Imagine arriving with a single half-full transit van at the beautiful theatre in Szeged and parking it next to the enormous trucks of Istanbul Opera. Imagine the sizeable and hefty crew of the theatre hanging about to help unload the van, and seeing one of them peer inside it in disbelief. He gesticulates to his colleagues, who are smoking on the corner, and there is a collective Hungarian version of a guffaw. This is the intimidating beginning of the 36 hours we have to get in, light and rehearse an opera designed for primary school halls, and about to be performed in one of Hungary’s most famous opera houses, and streamed live across Europe by ARTE TV. Luckily there is no knowledge at the moment of how many seats have been sold – we assume that the house will be maybe a third full. Imagine also discovering that day that the piece is in competition for awards with other opera companies from Poland, Serbia and Hungary, as well as from Turkey – and that we are up against the collective might of Stravinsky, Britten and Verdi.
To heighten our sense of paranoia there is the constant presence of the distinguished international judges, not to mention the other juries, and also a seemingly inexhaustible traffic of TV sound, lighting and camera engineers. Our spare moments are spent being interviewed for Hungarian and French TV and radio; there is never a moment without a cameraman or a photographer training a lens in your face. A few months ago the only real pressure on the show was getting large boxes into small school halls, and the only competition was the clatter of dinner ladies clearing up lunch in an adjoining room.
So it’s now the evening of the show. 30 minutes before curtain up I go front-of-house, and see about half-a-dozen people, which confirms my suspicions about audience numbers. 5 minutes to go and I am back to join them.

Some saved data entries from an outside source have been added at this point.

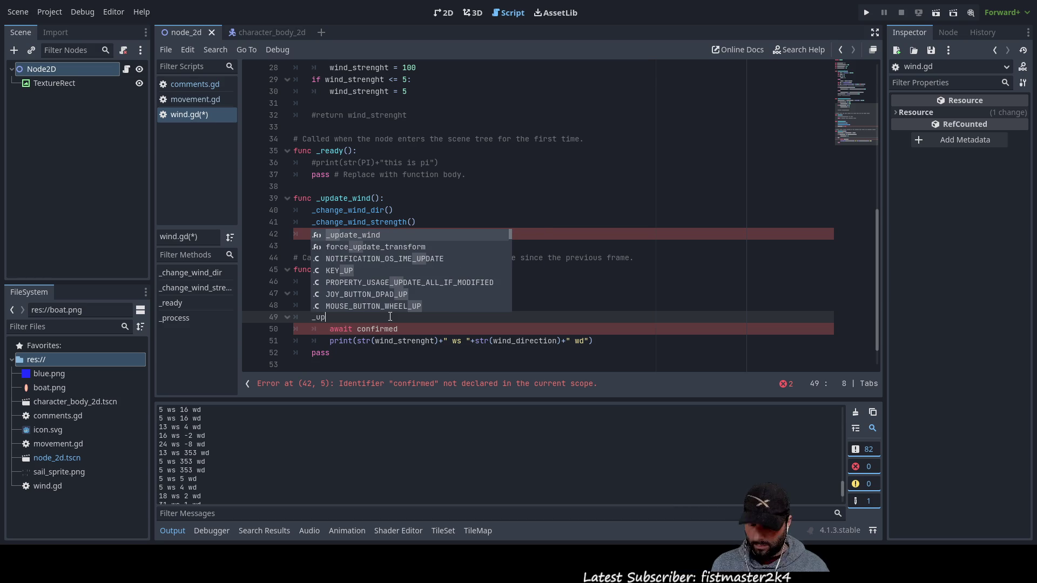
key(Return)
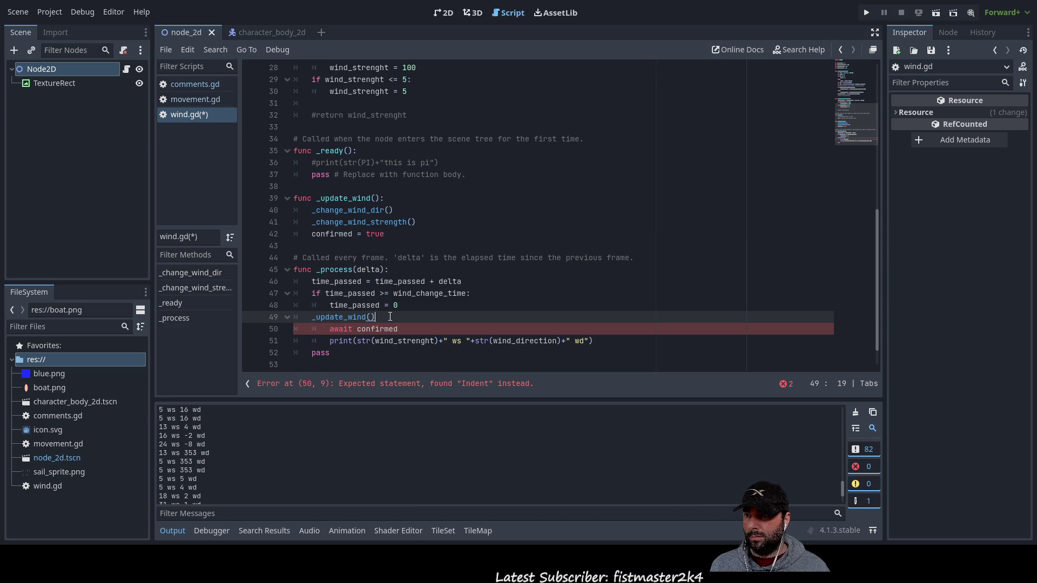
key(Down)
key(Home)
key(Left)
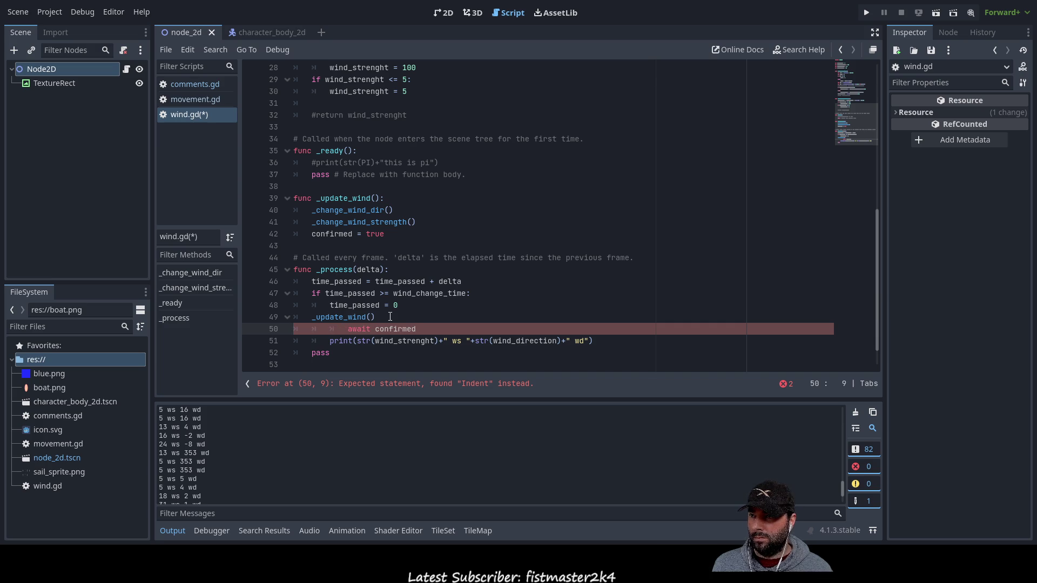
key(Delete)
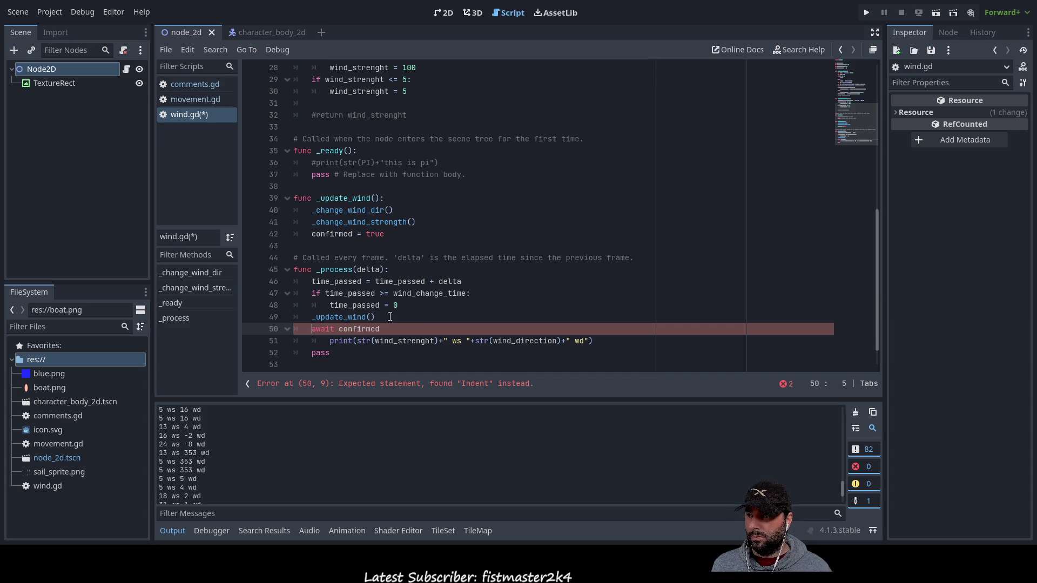
key(Down)
key(Up)
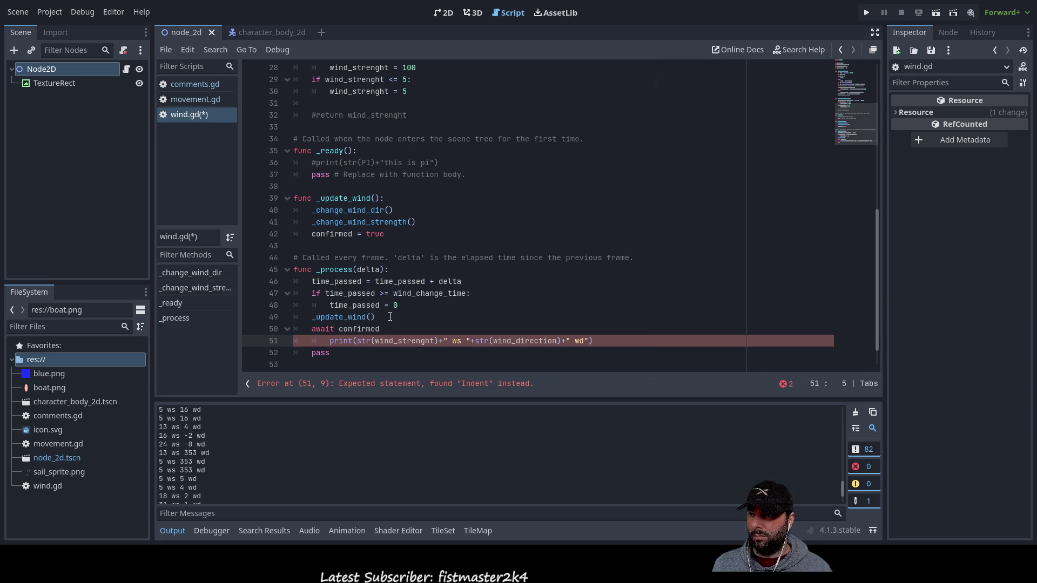
key(Up)
key(Tab)
key(Down)
key(Home)
key(Tab)
key(Down)
key(Up)
key(Up)
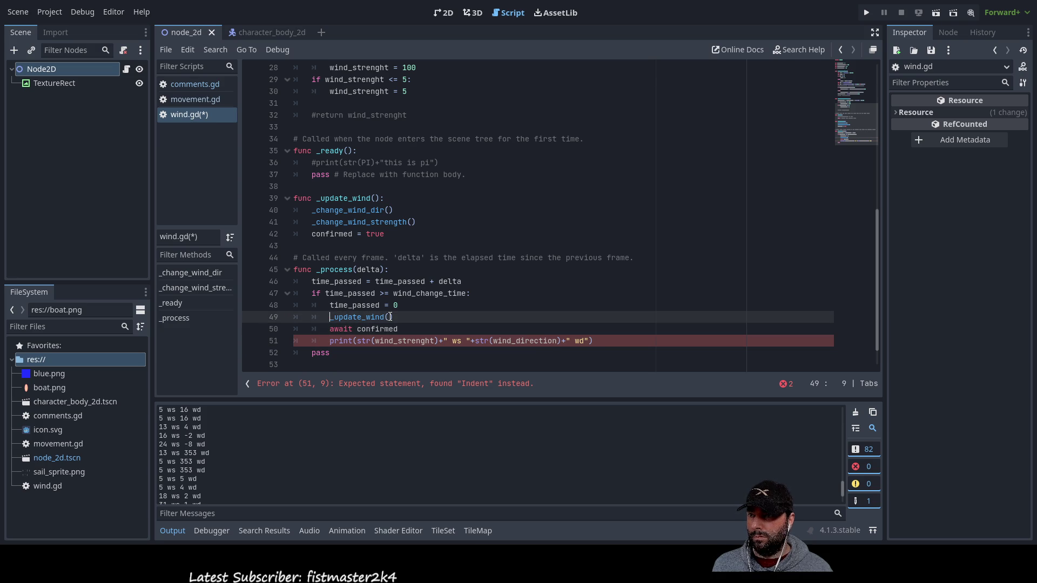
key(Down)
key(Down)
key(Up)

The house is packed. It’s full of smartly-dressed and clearly knowledgeable grown-ups rather than kids. A young couple are fighting over the last remaining seats in the stalls. Have they got a clue about what they are going to see? The show goes well though and the audience clearly enjoy it. The front left leg of the main Laika puppet falls off just at the beginning of the curtain call, noticed only by me and Maciek the puppeteer, but timed – considering the anguishing story – in the most astonishing way.
Cut to the following evening. It’s the awards gala – the nine competition singers, most of whom we have heard warming up every day in the hotel, are each singing tonight, and two will get prizes, for best male and female vocalist. The singers have all performed in earlier rounds, as well as in the productions of the Festival. Two excellent French singers took lead roles in Laika. The 100 piece Szeged Symphony Orchestra is onstage and looking dashing. Giant candelabra are already dripping hot wax onto the thin TV cables running underneath them. The competition juries and judges are in their boxes and suited, and live transmission begins in 5 minutes.
Russell and I are seated in the two stalls seats nearest to the steps onto the stage and we sense something is up. Betti, our delightful interpreter, whispers that if it is announced that we have won the main prize we should use those very steps. Ah. Ambitious and greedy thoughts speed through one’s head, and indeed after the first set of arias the local University Jury give us their best production award, and a long speech in Hungarian leaves us publicly flummoxed. Thinking this is a pat-on-the-head prize for good pedagogical intentions we relax, until the impressive International Jury step onto the stage, and things also turn our way. In the after–show party one judge, effusive and genuine, mentions that he originally thought the idea of presenting Laika the Spacedog in this context was totally daft – a thought entirely echoed by me.